Happy Together

ブエノスアイレス [DVD]

ブエノスアイレス [DVD]

ウォン・カーウァイ監督『ブエノスアイレス

 さすがアマゾン。夜中に注文しても翌々日の朝には届く。欲が満たされてちょっと爽快。でもやはり切ない。

 世界で一番切ない映画ってこれじゃないかなあと思う。他を知らないだけだと言われてもね。

 私はこの映画を何度も観ていて、その度に、なんで好きなのに一緒にいれないのかなあ?と思ってきたけれど、今回初めて、なんでこの二人はお互いを愛してるんだろう?と思い、これまでよりもずっと切なくなった。だってその疑問に対する答えなんか無いから。理屈じゃない愛で繋がる者たちを「運命」と呼ぶのに、一緒にいるのは苦しく、離れているのもつらい関係を「腐れ縁」と呼ぶわけで、私たちは男女であれ男同士であれ(おそらく女同士でも)、その二つの境目が分からないから胸が痛むのではないかと思う。この映画の中のファイ(トニー・レオン)もウィン(レスリー・チャン)も、全編通して切なげに見えるのは、両者ともその胸の痛みに苛まれているからだ。そして彼らは男同士だけれども、その「痛み」は普遍的なので、私はこれを世界一切ない映画だと思う。

 ファイとウィンはもう出会うことはないのか?第三の男、チャン(チャン・チェン)のファイに対する想いの正体は?結論が明確にされていないと思っていたけれど何度も観ると、極めて単純な物語であることに気づいた。チャンがゲイであれストレートであれ、ファイは彼の存在によってウィンとの腐れ縁を断ち切る決意をすることができた。もう一度出会ったらまたやり直してしまうかもしれない。彼はウィンにパスポートを返していないしね。でもそれならそれでいい。胸の痛みはもう消えうせたから。ただ英題とエンドタイトルが“Happy Together”なのは意味深かもしれない。まあ、解釈は人それぞれだし、私ももう一度観たら考えが変わるのかも。

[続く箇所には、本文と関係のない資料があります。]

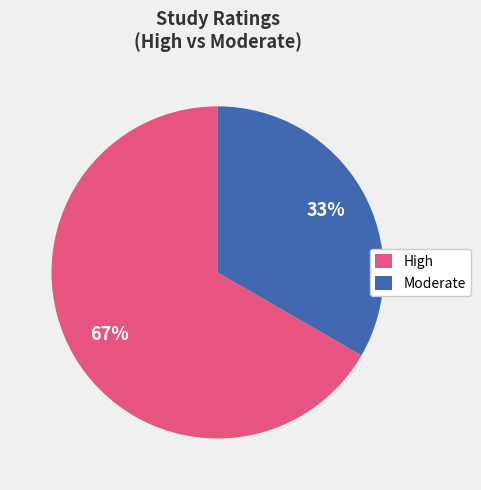

To the nearest percent, what portion does Moderate represent?

33%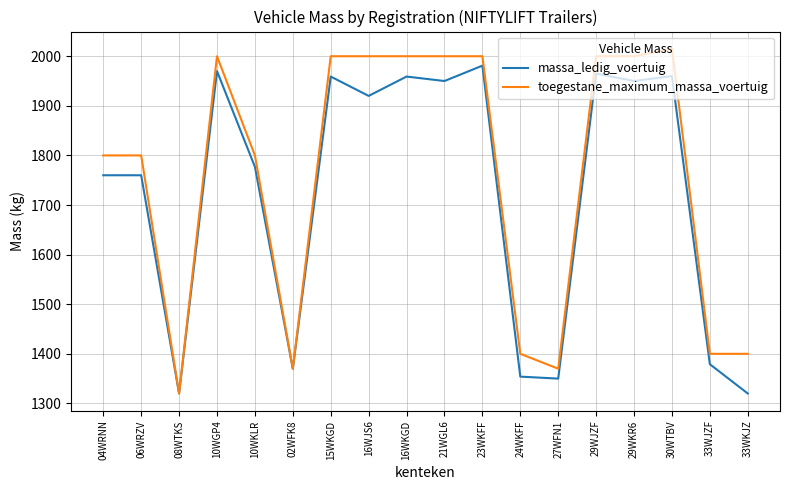

What is the sum of all massa_ledig_voertuig values?

31004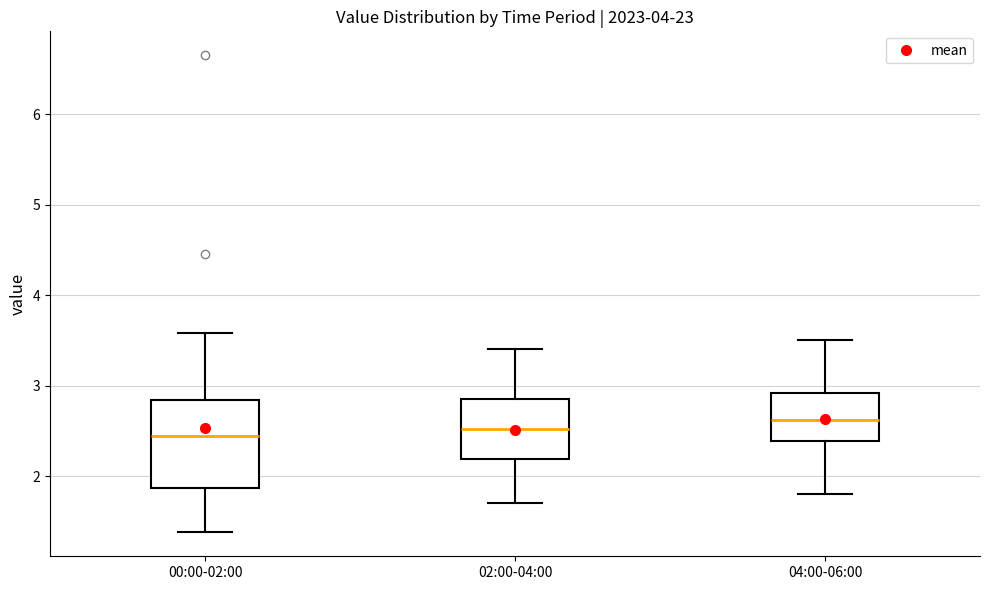

Reading left to right, transcribe this box plot: for each box, give where its median line is, the range the box spans, and where its two whiskers end, as read against the y-axis. The values are not printed on the chart, so give them approximately, as read against the axis.

00:00-02:00: median 2.5, box 1.9 to 2.8, whiskers 1.4 to 3.6
02:00-04:00: median 2.5, box 2.2 to 2.9, whiskers 1.7 to 3.4
04:00-06:00: median 2.6, box 2.4 to 2.9, whiskers 1.8 to 3.5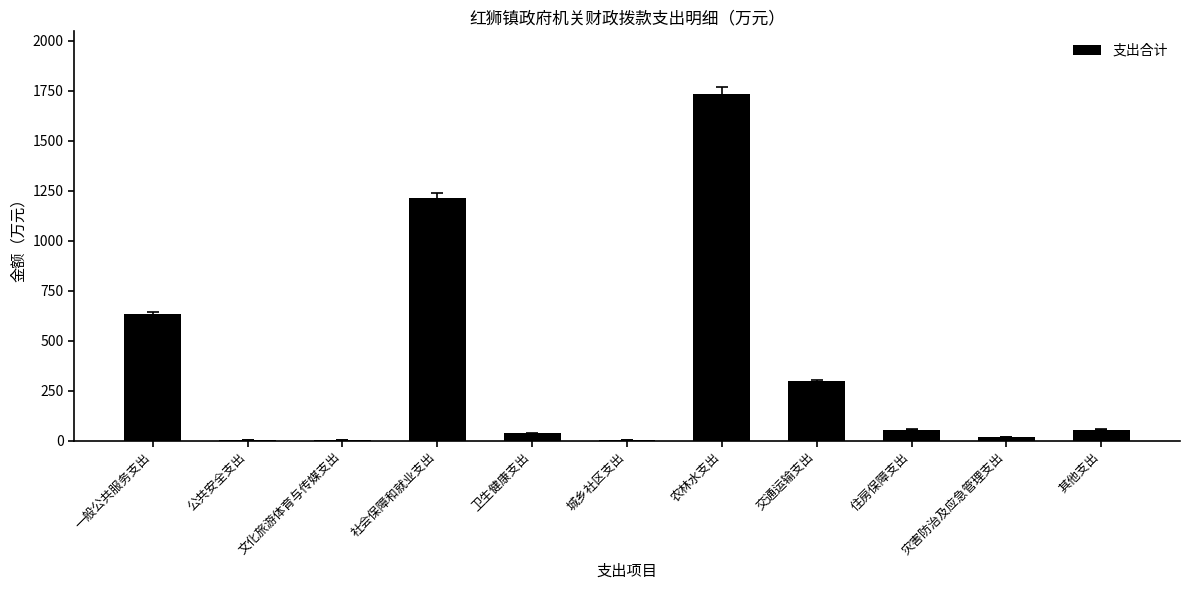

True or false: the data shows 571.0 at 社会保障和就业支出.

False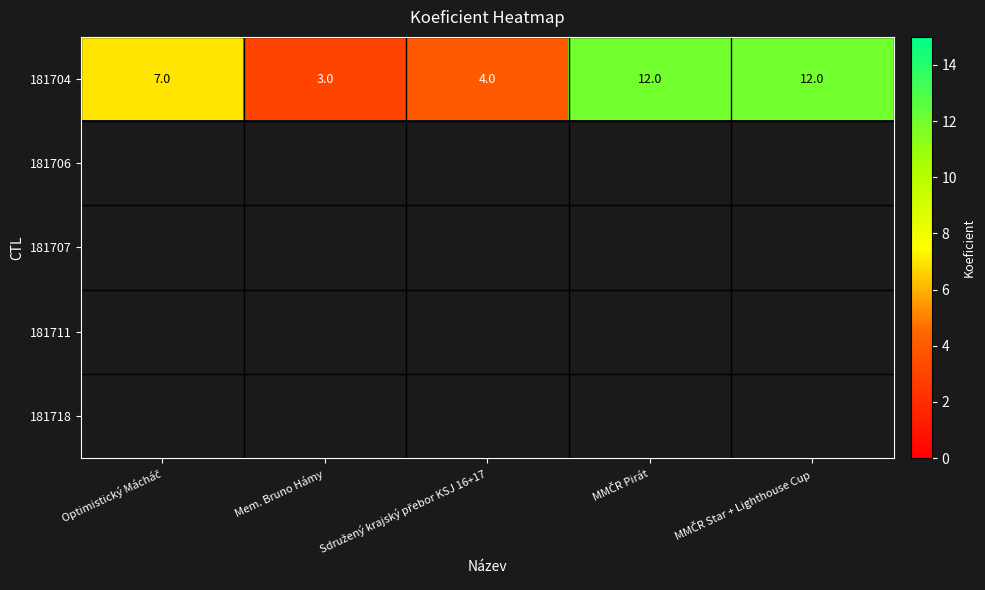

How many values in the 181704 series are below 7?

2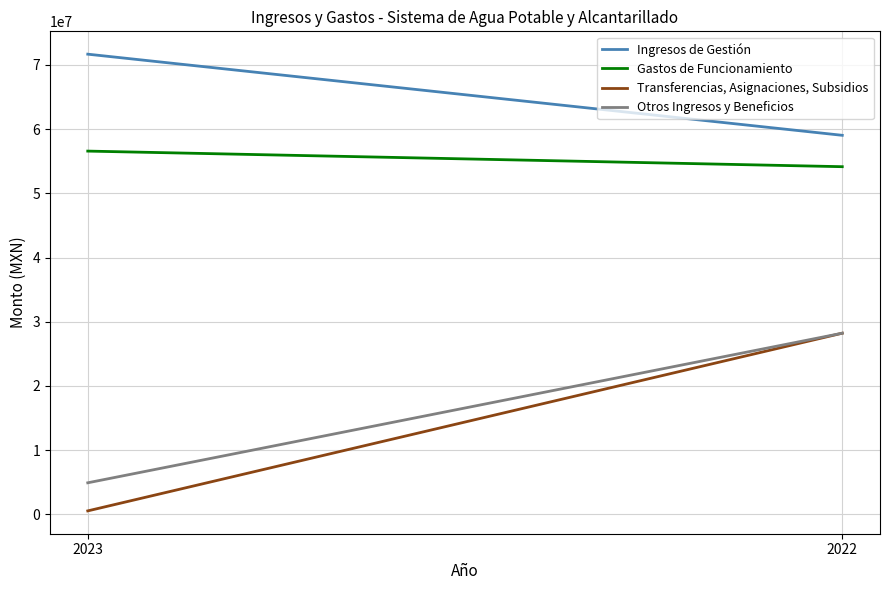

Is the value of Gastos de Funcionamiento at 2022 greater than the value of Transferencias, Asignaciones, Subsidios at 2023?

Yes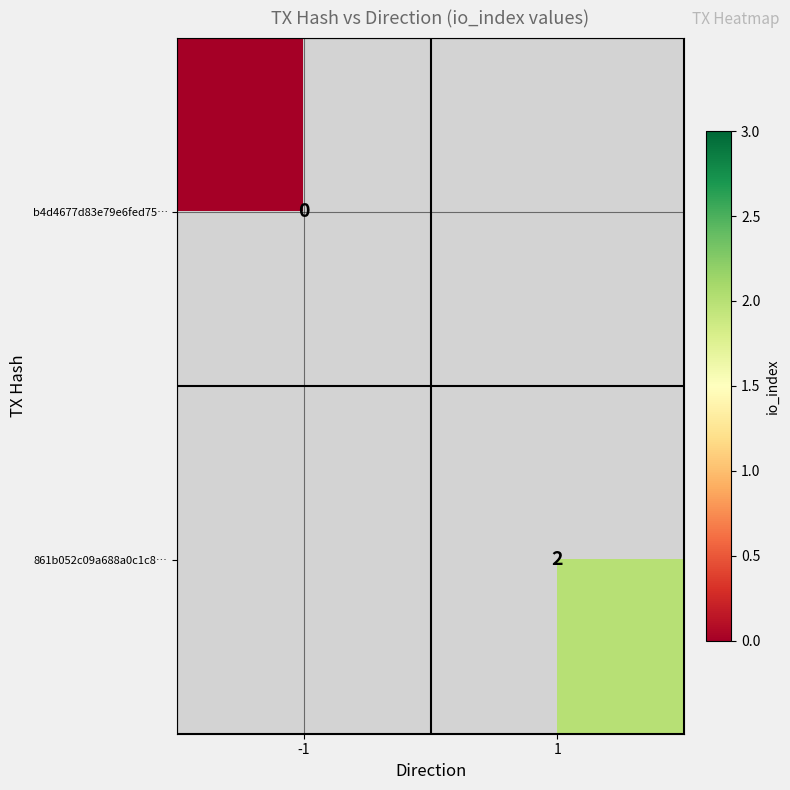

The value of 861b052c09a688a0c1c8… at 1 is 3. True or false?

False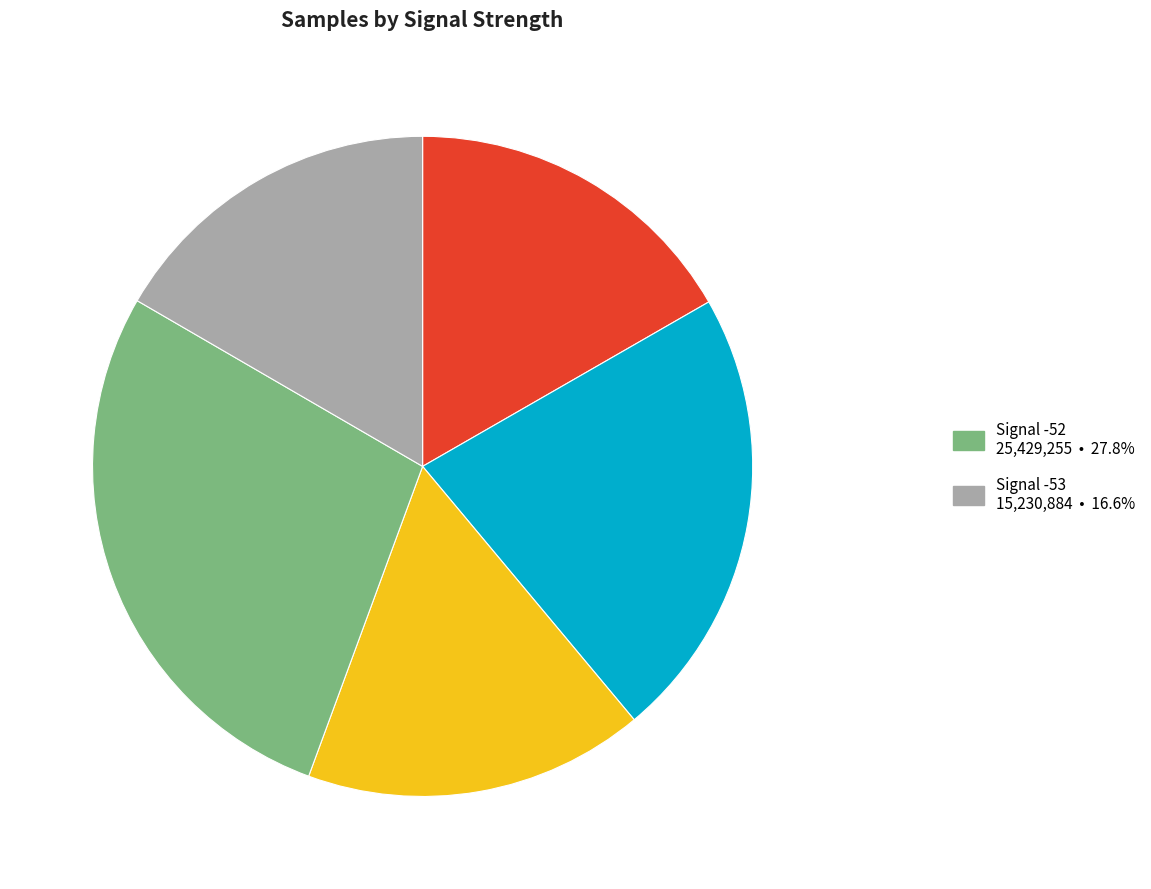

Does any single category account for the majority?

No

 この映画は内容が素晴らしいだけでなく、映像もそれに見合っています。ロードムーヴィーといえばヴィム・ヴェンダーズとジム・ジャームッシュで、彼らはその粒子の粗い、乾いたアメリカの風景に、ヨーロッパの哀愁を漂わせました。ウォン・カーウァイ(及び撮影のクリストファー・ドイル)はそういった典型を踏まえ、モノクロで描いた旅の場面などは思い切りハイコントラストに黒を潰し、白を飛ばしています。しかしカラーはやはり強い陰影でありながら、湿度によって滲んだような風合いになっており、それが良い意味でアジア的なように私には見え、異邦人としてブエノスアイレスで生活する彼らの郷愁のようなものも感じ、重ねがさね切なくなるのです。

 いつどんな時に観ても切なくなるのに、何故かまた観たいと思ってしまう。どこからどうみても素晴らしい映画です。